Task to complete: Below is a listing. Write out exactly its lines between the one holding "circle (at 55.88" and the one holding "circle (at 58.42", inclusive.

Records for processing:
------------------------------------------------------------------------

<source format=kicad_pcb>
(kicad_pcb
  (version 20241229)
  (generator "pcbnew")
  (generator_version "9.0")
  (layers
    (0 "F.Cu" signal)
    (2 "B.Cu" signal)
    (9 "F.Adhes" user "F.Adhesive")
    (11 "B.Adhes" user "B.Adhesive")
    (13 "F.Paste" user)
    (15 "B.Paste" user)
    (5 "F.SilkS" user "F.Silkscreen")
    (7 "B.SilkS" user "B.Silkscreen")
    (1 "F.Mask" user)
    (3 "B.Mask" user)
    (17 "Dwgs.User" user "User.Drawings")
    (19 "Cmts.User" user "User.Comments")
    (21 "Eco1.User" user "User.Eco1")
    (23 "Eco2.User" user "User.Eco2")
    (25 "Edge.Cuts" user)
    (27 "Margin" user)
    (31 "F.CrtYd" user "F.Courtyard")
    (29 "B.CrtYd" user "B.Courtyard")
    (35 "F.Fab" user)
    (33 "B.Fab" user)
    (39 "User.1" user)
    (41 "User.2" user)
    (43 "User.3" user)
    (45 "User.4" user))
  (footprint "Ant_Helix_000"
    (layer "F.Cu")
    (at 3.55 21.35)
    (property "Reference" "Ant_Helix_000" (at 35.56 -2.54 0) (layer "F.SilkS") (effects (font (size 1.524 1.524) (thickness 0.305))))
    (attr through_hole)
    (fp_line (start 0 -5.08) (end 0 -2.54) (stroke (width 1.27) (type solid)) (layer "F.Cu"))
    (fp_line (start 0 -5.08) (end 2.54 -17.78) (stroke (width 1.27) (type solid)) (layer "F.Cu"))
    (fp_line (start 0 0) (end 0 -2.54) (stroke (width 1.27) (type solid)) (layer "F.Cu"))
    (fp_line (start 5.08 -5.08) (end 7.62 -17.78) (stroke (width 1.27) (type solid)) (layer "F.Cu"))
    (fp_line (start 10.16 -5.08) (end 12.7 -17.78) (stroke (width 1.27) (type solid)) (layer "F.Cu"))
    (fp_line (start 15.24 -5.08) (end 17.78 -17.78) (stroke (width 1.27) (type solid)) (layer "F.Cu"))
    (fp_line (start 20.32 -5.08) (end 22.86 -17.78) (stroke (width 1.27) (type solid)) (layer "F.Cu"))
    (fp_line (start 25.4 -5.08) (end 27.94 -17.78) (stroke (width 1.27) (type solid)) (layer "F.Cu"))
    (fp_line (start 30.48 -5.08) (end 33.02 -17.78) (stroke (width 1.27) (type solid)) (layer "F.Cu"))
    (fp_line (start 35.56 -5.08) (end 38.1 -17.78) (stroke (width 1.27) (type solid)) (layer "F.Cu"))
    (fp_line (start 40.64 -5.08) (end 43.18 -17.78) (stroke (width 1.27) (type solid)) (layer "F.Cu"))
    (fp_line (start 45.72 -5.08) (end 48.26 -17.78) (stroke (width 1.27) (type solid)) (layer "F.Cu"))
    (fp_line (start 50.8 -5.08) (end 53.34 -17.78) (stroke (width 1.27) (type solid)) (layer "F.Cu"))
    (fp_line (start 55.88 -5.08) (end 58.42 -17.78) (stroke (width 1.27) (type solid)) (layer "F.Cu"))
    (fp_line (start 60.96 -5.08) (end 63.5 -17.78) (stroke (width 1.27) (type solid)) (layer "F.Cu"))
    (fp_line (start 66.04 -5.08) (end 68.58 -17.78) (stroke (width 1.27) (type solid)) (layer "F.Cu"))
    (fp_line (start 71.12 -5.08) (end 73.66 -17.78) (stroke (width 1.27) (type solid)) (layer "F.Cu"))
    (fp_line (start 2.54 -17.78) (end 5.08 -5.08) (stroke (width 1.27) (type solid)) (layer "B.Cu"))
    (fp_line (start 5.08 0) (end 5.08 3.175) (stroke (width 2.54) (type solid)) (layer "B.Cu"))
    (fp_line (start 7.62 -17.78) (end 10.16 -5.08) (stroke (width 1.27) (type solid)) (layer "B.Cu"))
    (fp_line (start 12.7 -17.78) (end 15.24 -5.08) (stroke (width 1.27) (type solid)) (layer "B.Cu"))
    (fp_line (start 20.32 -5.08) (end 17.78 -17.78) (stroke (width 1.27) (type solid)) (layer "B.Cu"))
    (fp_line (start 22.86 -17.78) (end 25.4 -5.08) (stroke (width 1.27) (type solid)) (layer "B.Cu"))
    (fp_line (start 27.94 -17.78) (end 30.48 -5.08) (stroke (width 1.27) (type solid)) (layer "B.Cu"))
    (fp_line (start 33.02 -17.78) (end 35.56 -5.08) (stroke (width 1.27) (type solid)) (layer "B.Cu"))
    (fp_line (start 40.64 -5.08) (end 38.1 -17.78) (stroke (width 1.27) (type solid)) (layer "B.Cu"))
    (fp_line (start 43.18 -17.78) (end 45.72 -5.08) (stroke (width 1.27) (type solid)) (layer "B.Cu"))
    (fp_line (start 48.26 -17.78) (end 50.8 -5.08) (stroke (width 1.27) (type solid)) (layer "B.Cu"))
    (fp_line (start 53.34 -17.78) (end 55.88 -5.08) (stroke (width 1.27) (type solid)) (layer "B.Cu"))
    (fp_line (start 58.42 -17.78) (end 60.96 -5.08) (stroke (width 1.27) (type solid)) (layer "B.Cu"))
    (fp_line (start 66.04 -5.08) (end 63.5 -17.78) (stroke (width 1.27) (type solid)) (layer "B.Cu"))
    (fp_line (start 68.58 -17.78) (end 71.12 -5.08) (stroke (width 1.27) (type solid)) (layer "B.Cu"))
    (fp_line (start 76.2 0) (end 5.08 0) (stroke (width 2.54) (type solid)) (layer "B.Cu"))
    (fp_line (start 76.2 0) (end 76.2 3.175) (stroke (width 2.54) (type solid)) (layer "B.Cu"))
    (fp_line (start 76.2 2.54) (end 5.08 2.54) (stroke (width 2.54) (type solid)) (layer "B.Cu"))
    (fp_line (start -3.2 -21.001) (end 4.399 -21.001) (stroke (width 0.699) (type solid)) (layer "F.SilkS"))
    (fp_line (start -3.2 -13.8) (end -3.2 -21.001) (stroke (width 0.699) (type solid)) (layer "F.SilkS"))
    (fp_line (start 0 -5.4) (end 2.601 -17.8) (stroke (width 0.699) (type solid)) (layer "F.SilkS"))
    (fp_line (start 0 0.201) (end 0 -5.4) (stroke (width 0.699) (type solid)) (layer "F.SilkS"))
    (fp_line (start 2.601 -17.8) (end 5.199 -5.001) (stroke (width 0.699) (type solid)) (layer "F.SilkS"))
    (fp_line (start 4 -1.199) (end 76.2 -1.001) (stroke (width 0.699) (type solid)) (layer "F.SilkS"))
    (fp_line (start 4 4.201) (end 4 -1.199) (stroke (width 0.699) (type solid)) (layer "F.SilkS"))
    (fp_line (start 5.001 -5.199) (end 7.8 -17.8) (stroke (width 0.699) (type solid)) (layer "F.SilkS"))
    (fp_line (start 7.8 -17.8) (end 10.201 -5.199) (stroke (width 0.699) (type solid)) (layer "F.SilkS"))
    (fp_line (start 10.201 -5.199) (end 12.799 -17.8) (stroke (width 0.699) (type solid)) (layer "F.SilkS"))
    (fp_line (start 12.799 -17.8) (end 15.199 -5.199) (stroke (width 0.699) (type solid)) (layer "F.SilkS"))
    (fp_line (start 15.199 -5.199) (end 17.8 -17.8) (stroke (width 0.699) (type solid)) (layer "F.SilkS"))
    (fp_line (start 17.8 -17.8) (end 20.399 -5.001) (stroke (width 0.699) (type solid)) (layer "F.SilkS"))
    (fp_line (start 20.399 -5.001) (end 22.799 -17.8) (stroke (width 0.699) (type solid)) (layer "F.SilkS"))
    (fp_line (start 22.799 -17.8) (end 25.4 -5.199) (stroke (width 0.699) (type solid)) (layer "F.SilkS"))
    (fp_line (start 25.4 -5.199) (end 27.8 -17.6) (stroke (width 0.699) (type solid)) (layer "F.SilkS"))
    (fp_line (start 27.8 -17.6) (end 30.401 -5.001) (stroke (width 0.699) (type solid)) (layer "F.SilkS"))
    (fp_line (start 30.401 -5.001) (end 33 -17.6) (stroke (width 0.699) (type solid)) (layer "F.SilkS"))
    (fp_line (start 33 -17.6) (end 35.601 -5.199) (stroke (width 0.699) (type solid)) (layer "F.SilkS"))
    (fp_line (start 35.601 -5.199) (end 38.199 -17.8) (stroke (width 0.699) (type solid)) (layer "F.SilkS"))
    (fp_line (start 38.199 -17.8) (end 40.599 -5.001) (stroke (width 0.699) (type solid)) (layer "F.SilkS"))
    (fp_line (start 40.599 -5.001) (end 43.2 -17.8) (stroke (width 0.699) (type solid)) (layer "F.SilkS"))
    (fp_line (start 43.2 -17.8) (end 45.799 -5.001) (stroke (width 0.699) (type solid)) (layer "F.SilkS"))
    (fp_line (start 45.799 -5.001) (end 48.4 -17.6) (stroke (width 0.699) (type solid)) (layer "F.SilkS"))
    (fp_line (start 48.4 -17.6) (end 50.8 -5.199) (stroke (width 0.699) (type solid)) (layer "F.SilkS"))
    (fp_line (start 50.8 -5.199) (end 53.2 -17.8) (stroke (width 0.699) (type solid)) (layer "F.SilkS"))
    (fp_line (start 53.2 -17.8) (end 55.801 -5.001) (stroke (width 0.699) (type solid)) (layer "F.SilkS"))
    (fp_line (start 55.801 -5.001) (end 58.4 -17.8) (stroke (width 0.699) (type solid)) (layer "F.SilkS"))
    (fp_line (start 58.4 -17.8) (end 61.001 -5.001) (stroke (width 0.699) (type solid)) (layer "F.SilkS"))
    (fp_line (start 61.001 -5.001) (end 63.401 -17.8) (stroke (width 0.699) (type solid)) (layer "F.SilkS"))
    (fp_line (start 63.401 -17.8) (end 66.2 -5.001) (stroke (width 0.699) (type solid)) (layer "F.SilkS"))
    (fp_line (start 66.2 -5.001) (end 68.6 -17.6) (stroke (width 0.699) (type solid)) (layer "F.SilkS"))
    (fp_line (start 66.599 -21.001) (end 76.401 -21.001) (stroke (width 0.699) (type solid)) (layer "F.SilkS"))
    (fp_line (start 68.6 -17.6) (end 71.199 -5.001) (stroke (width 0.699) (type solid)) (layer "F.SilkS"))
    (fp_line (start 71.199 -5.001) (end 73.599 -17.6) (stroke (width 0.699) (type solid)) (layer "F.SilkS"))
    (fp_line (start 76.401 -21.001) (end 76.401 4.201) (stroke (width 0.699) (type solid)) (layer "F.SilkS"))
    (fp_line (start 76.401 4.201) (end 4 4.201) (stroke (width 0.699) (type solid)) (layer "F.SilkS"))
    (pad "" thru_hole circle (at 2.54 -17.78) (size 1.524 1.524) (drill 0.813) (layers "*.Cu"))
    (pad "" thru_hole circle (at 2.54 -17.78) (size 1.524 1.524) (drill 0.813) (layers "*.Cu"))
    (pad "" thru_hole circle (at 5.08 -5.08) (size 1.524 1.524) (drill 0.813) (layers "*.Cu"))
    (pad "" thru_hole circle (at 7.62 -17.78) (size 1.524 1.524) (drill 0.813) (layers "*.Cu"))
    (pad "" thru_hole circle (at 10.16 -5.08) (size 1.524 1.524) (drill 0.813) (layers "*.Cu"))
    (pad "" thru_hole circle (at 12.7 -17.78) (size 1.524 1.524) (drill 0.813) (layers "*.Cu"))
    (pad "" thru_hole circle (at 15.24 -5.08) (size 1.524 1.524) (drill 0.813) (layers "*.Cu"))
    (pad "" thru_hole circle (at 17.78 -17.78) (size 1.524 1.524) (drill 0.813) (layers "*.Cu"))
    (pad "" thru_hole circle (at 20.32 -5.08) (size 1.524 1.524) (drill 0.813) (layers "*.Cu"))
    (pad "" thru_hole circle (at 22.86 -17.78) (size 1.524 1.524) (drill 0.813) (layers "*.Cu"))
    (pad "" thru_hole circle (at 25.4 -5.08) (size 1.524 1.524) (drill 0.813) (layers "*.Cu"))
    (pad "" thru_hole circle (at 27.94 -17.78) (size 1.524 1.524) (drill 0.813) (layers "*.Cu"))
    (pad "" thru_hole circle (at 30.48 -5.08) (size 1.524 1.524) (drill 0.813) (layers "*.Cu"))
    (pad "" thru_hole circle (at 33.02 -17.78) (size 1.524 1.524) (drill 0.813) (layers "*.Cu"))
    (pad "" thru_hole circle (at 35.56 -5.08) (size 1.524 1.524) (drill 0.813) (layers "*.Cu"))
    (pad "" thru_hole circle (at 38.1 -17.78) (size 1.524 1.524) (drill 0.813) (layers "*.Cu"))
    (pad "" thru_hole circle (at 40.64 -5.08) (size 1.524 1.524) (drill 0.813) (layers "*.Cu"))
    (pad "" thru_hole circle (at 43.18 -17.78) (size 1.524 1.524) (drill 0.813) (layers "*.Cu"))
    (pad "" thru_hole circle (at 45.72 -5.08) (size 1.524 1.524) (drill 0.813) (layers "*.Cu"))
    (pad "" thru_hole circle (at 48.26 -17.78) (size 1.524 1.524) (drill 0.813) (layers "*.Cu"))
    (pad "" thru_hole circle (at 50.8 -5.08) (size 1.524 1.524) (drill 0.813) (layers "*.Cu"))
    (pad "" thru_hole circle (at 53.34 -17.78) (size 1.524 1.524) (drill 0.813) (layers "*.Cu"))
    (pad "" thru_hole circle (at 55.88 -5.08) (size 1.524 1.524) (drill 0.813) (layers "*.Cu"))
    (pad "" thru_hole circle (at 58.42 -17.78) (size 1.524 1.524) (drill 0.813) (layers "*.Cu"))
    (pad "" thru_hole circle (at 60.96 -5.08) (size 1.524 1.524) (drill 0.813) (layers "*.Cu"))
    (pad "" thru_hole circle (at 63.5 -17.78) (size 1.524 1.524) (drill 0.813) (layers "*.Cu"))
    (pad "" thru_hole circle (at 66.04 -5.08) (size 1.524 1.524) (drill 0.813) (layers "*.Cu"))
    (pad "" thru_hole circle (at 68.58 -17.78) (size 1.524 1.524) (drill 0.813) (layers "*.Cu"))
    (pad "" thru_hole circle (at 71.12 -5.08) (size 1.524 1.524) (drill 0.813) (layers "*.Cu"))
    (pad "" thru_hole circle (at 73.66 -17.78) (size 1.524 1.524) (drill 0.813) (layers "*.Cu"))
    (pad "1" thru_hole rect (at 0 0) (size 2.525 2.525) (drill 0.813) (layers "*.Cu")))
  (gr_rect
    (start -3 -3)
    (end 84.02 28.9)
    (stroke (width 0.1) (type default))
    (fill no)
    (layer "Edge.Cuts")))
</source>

------------------------------------------------------------------------

Solved problem:
    (pad "" thru_hole circle (at 55.88 -5.08) (size 1.524 1.524) (drill 0.813) (layers "*.Cu"))
    (pad "" thru_hole circle (at 58.42 -17.78) (size 1.524 1.524) (drill 0.813) (layers "*.Cu"))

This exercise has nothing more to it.